▸ SOURCE MATERIAL
━━━━━━━━━━

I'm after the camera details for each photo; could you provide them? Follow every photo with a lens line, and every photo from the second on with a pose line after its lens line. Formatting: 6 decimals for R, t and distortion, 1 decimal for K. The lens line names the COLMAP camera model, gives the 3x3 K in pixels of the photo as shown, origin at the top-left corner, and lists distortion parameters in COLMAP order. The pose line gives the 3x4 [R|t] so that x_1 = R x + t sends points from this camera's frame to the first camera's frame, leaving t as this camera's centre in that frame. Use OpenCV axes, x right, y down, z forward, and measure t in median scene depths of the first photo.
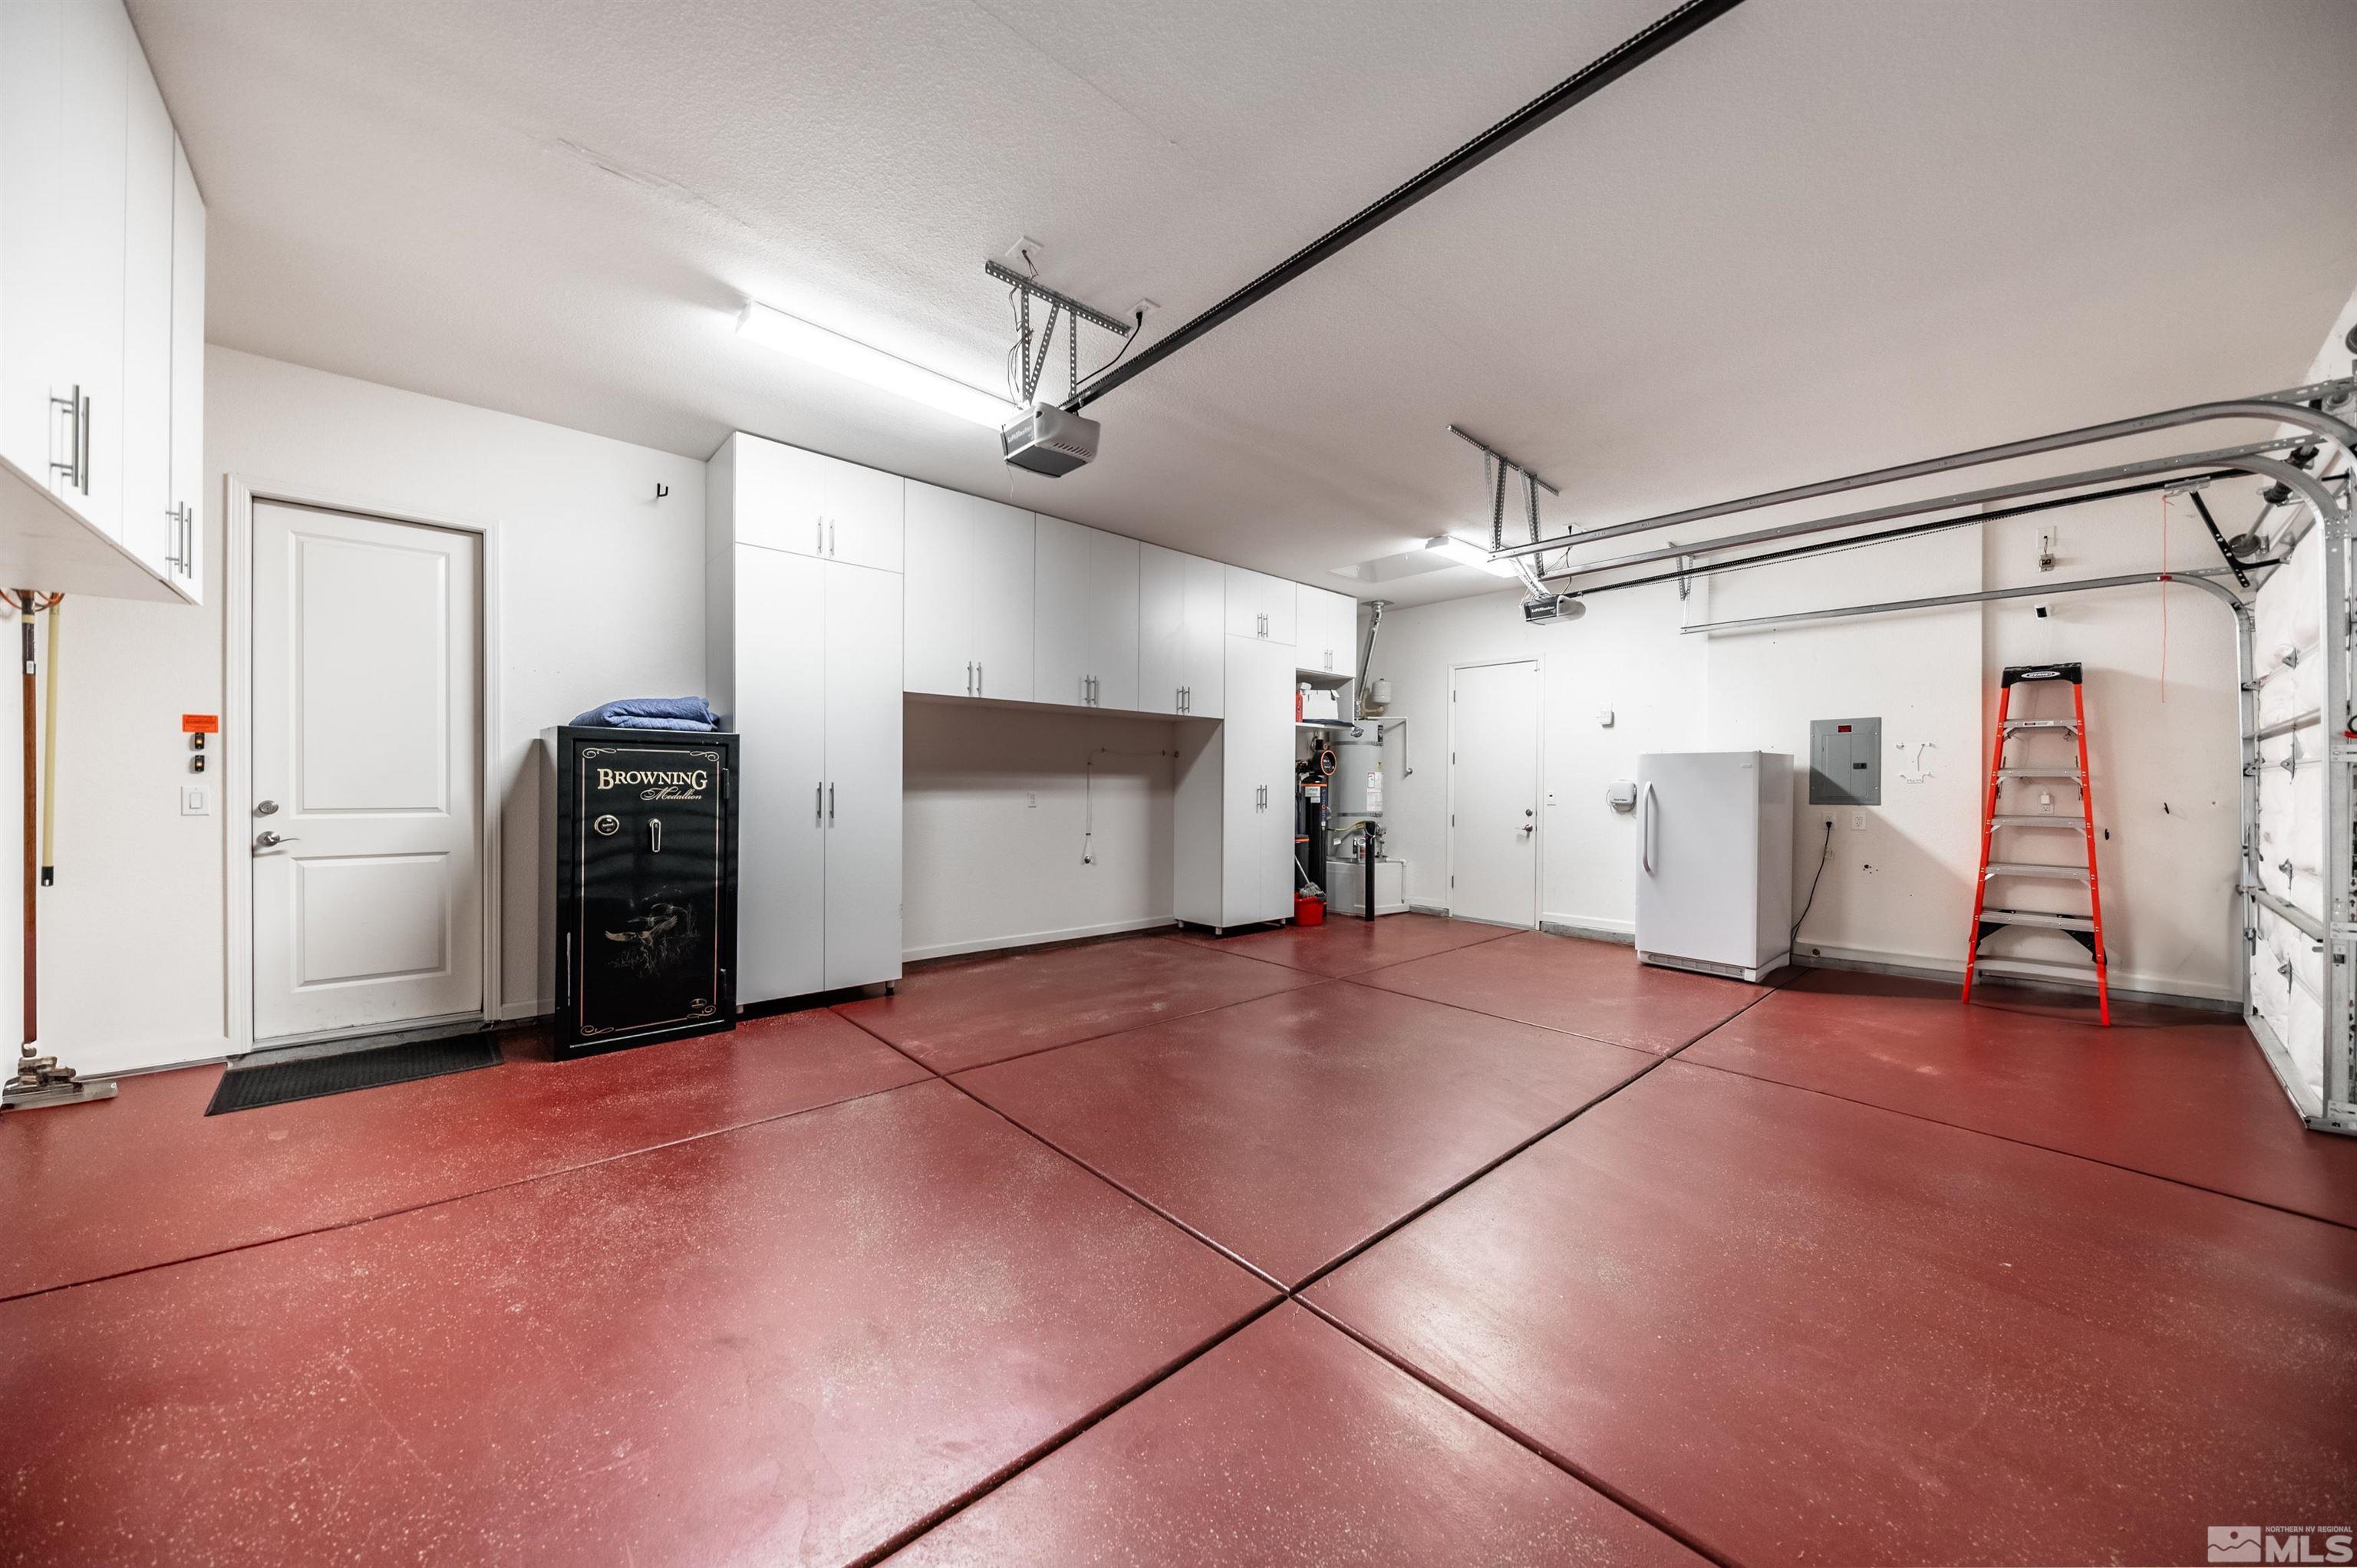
lens RADIAL K [[812.8, 0, 1171.6], [0, 812.8, 790.5], [0, 0, 1]] dist [0.007917, -0.004585]
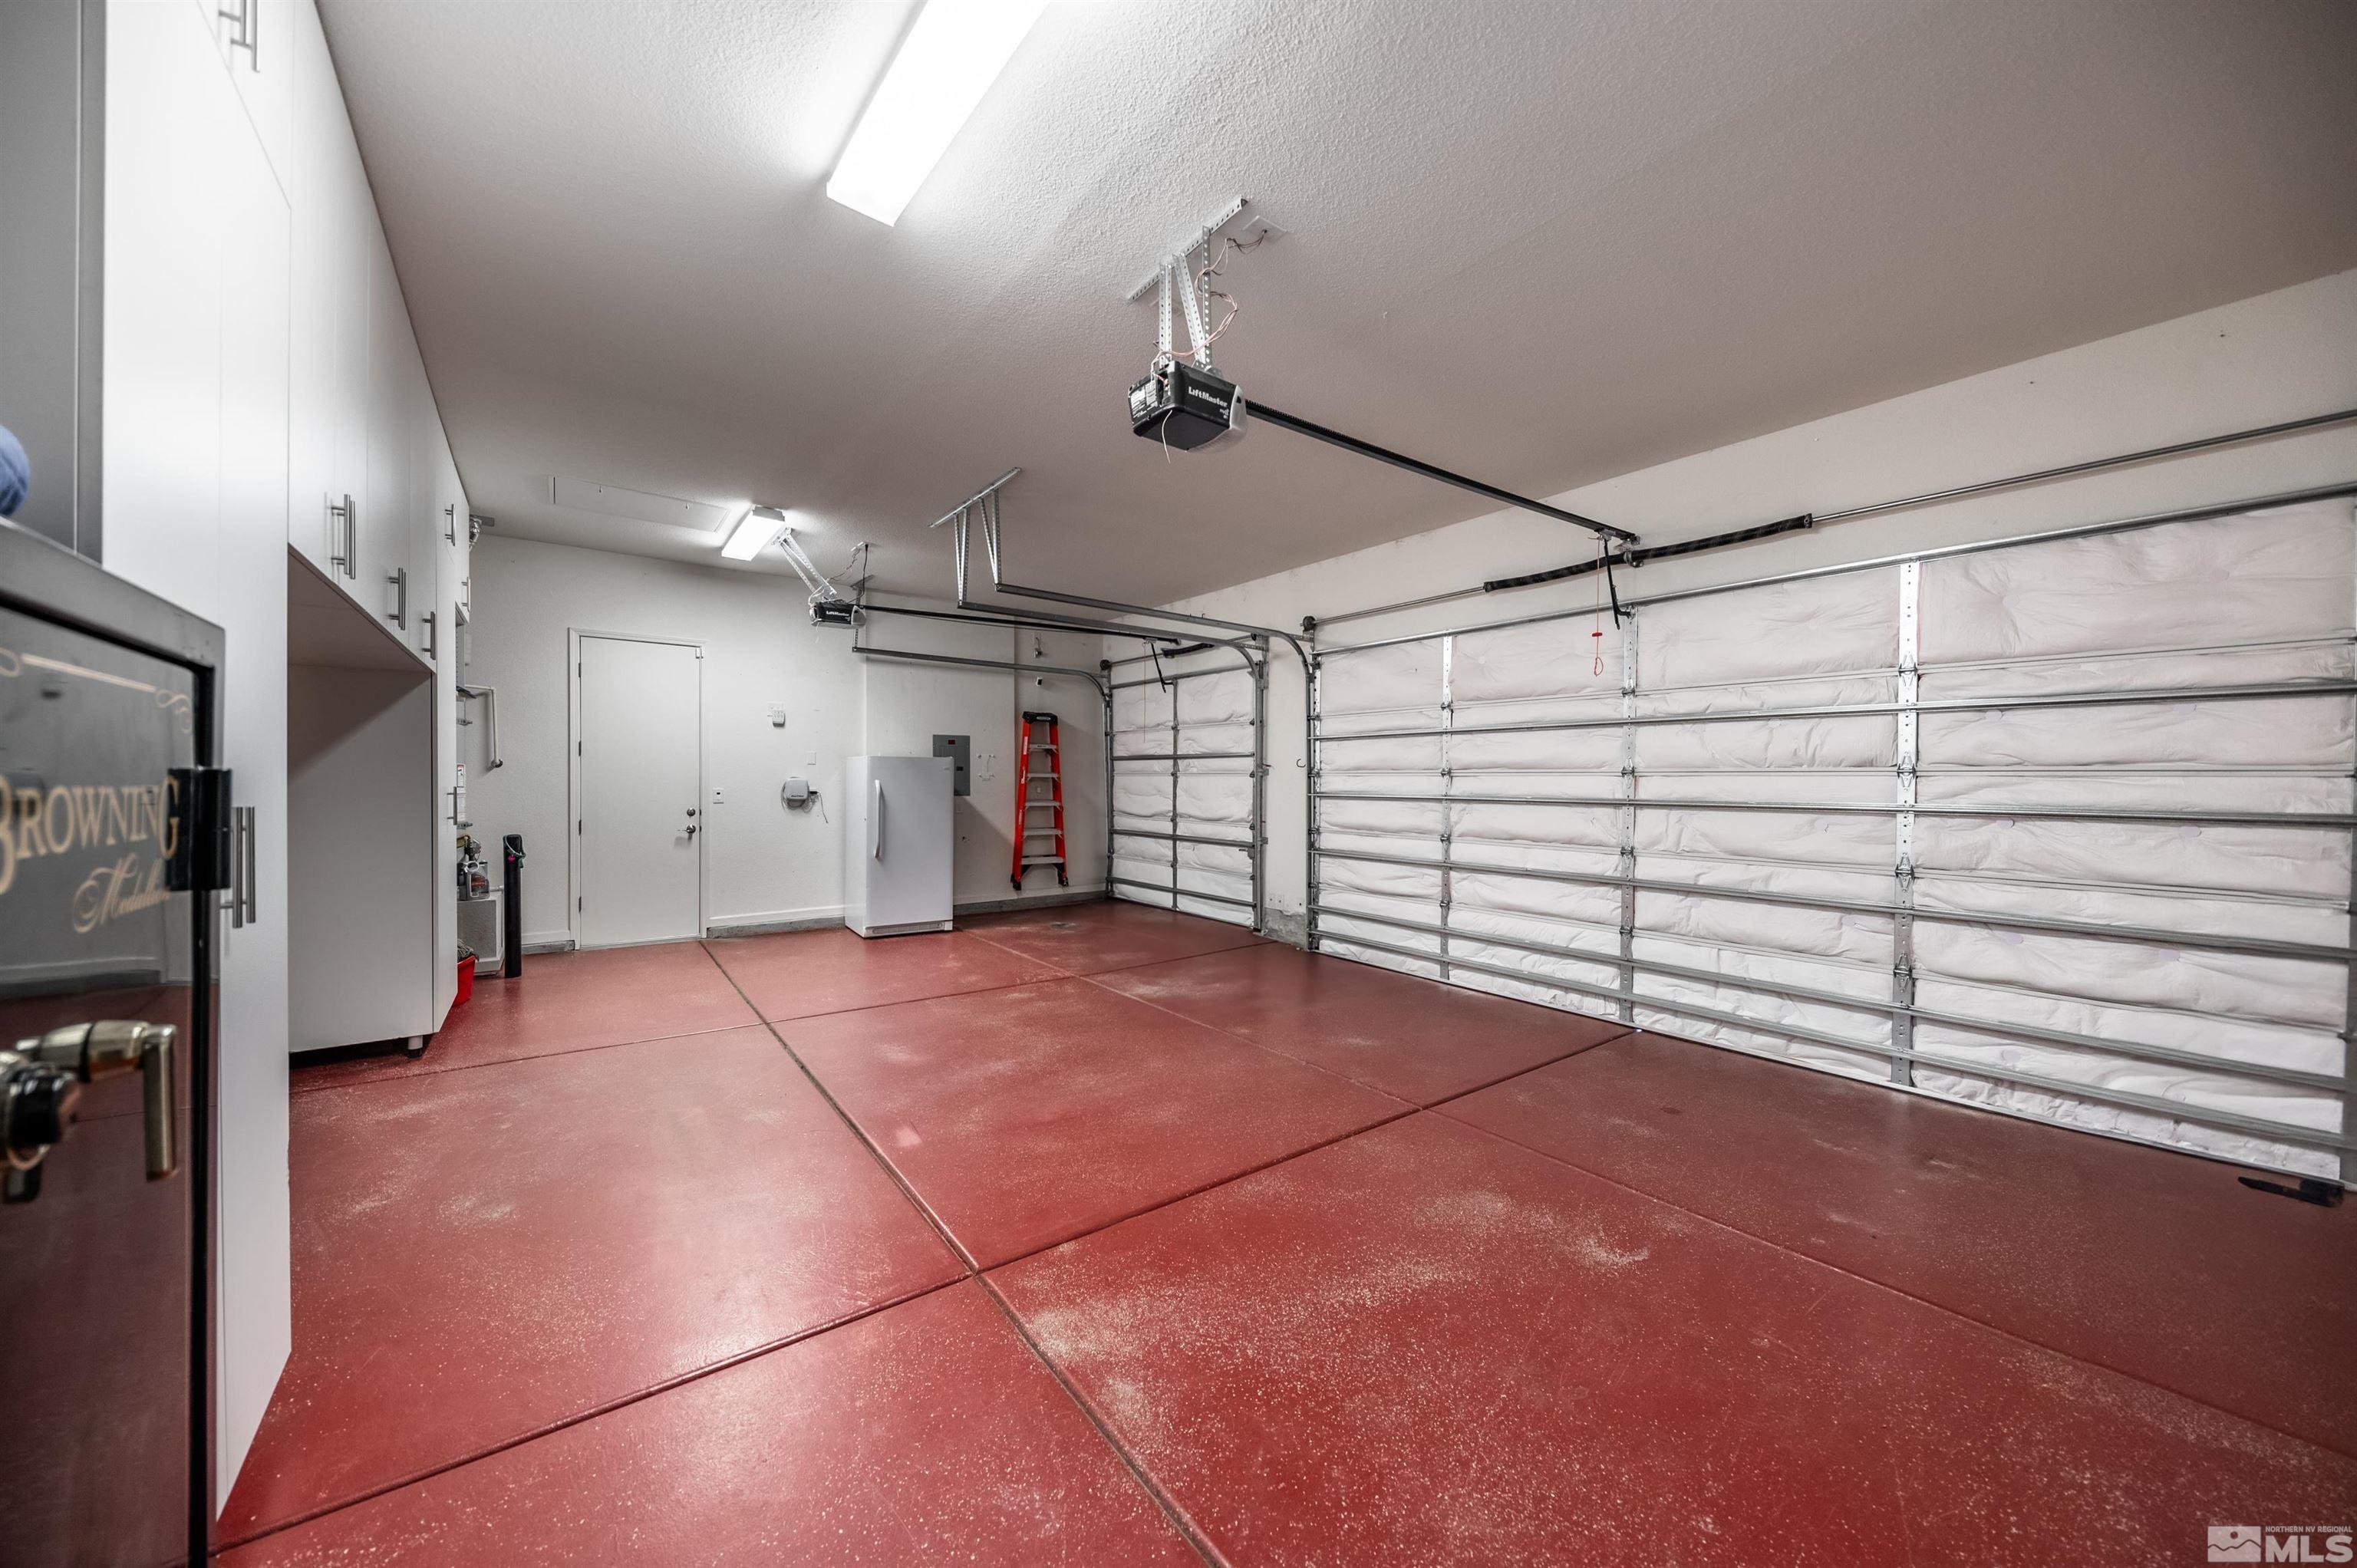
lens RADIAL K [[812.8, 0, 1171.6], [0, 812.8, 790.5], [0, 0, 1]] dist [0.007917, -0.004585]
pose [[0.082548, -0.017189, 0.996439, -0.580628], [0.000746, 0.999852, 0.017186, -0.016889], [-0.996587, -0.000676, 0.082549, 0.526466]]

━━━━━━━━━━

▸ PROBLEM DETAILS
Can you give the material again with every "photo" replaced by "image" and nothing else changed? Leave the pictures out of your answer.

▸ RESULT FOR THIS EXERCISE
I'm after the camera details for each image; could you provide them? Follow every image with a lens line, and every image from the second on with a pose line after its lens line. Formatting: 6 decimals for R, t and distortion, 1 decimal for K. The lens line names the COLMAP camera model, gives the 3x3 K in pixels of the image as shown, origin at the top-left corner, and lists distortion parameters in COLMAP order. The pose line gives the 3x4 [R|t] so that x_1 = R x + t sends points from this camera's frame to the first camera's frame, leaving t as this camera's centre in that frame. Use OpenCV axes, x right, y down, z forward, and measure t in median scene depths of the first image.
lens RADIAL K [[812.8, 0, 1171.6], [0, 812.8, 790.5], [0, 0, 1]] dist [0.007917, -0.004585]
lens RADIAL K [[812.8, 0, 1171.6], [0, 812.8, 790.5], [0, 0, 1]] dist [0.007917, -0.004585]
pose [[0.082548, -0.017189, 0.996439, -0.580628], [0.000746, 0.999852, 0.017186, -0.016889], [-0.996587, -0.000676, 0.082549, 0.526466]]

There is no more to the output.